• EXERCISE REQUIREMENTS
Reproduce the lines from the one containing "年1月20日出生，汉族，文化程度高中，户籍地广东省XX市" through the one containing "院已裁定对其终止审理。合议庭经阅卷、讯问上诉人、听", both included, with no changes.

(Text extracted from each page)
──────────────────────────────
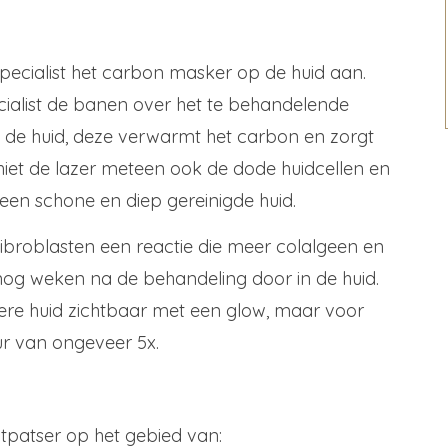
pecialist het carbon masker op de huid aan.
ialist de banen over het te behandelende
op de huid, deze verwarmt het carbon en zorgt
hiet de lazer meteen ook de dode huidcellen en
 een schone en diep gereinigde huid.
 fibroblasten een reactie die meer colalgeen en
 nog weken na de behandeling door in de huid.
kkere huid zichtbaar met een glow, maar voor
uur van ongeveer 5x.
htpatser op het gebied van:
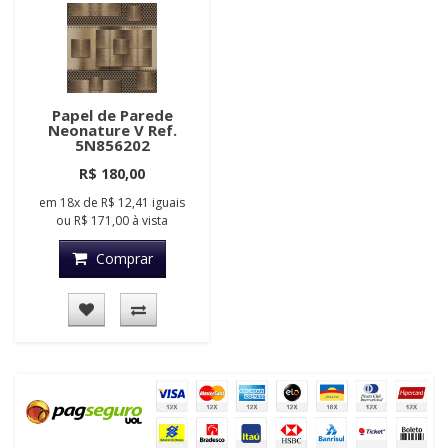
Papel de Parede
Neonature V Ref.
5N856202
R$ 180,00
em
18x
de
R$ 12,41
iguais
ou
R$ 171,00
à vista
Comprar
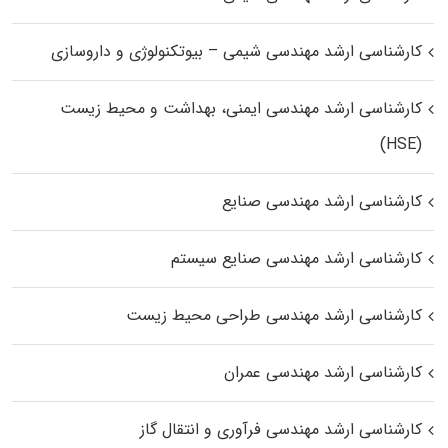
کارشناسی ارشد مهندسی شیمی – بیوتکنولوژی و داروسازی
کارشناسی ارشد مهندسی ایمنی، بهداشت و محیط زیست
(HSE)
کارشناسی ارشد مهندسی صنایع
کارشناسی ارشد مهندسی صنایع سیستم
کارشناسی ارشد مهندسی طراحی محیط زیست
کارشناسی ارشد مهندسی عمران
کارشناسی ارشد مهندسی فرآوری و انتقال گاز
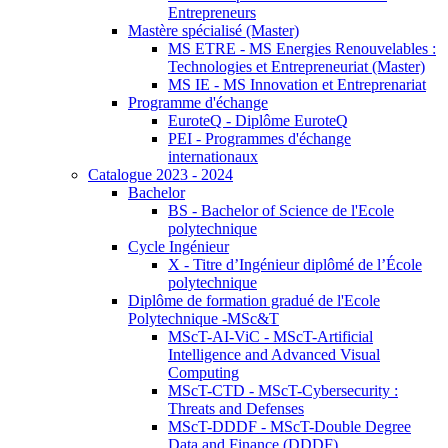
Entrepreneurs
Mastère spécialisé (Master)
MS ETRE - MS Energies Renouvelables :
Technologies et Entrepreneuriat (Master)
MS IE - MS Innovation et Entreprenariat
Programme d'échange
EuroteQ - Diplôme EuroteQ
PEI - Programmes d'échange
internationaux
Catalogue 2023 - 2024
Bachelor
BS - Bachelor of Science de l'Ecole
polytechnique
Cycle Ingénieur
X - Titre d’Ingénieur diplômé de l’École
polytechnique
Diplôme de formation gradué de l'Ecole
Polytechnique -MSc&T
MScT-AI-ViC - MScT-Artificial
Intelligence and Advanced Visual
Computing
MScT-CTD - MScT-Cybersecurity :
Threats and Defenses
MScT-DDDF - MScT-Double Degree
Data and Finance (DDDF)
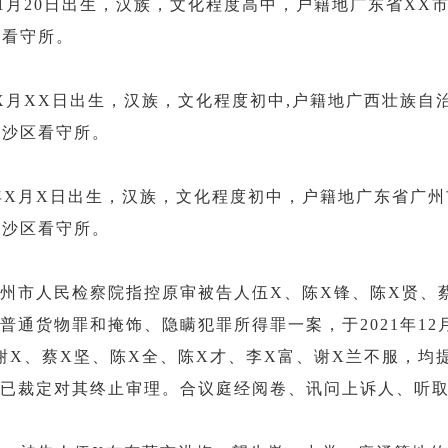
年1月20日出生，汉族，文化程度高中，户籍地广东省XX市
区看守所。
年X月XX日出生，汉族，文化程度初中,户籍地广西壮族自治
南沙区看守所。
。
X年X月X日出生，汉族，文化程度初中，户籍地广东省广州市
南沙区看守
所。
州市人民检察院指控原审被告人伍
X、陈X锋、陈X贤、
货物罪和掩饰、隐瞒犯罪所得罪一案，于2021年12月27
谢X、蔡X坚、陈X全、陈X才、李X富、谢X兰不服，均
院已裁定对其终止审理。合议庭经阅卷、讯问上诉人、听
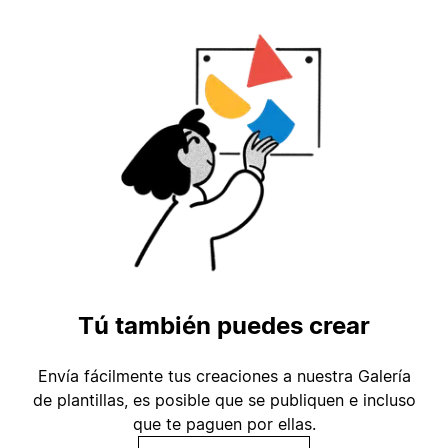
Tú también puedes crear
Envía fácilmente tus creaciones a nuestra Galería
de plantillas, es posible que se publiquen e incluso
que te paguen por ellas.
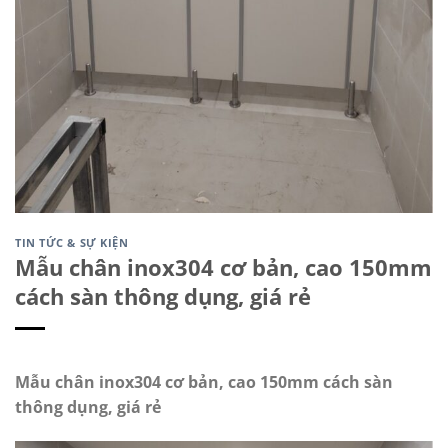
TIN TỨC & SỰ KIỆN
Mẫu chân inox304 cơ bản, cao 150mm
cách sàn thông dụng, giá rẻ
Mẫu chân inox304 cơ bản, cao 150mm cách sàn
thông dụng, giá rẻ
──────────────────────────────
• SOLUTION TO THIS TASK
年1月20日出生，汉族，文化程度高中，户籍地广东省XX市
区看守所。
年X月XX日出生，汉族，文化程度初中,户籍地广西壮族自治
南沙区看守所。
。
X年X月X日出生，汉族，文化程度初中，户籍地广东省广州市
南沙区看守
所。
州市人民检察院指控原审被告人伍
X、陈X锋、陈X贤、
货物罪和掩饰、隐瞒犯罪所得罪一案，于2021年12月27
谢X、蔡X坚、陈X全、陈X才、李X富、谢X兰不服，均
院已裁定对其终止审理。合议庭经阅卷、讯问上诉人、听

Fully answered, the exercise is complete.